> The task
Edit the listing by changing every "Luglio" to "Agosto", then write out the lines again with nothing else altered.

Collected data:
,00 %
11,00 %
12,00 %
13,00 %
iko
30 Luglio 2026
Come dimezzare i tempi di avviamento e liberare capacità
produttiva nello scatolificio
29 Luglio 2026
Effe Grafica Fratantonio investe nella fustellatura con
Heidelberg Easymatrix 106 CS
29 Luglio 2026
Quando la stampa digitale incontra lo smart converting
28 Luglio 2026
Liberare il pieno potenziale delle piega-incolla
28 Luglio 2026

> Answer to the problem
,00 %
11,00 %
12,00 %
13,00 %
iko
30 Agosto 2026
Come dimezzare i tempi di avviamento e liberare capacità
produttiva nello scatolificio
29 Agosto 2026
Effe Grafica Fratantonio investe nella fustellatura con
Heidelberg Easymatrix 106 CS
29 Agosto 2026
Quando la stampa digitale incontra lo smart converting
28 Agosto 2026
Liberare il pieno potenziale delle piega-incolla
28 Agosto 2026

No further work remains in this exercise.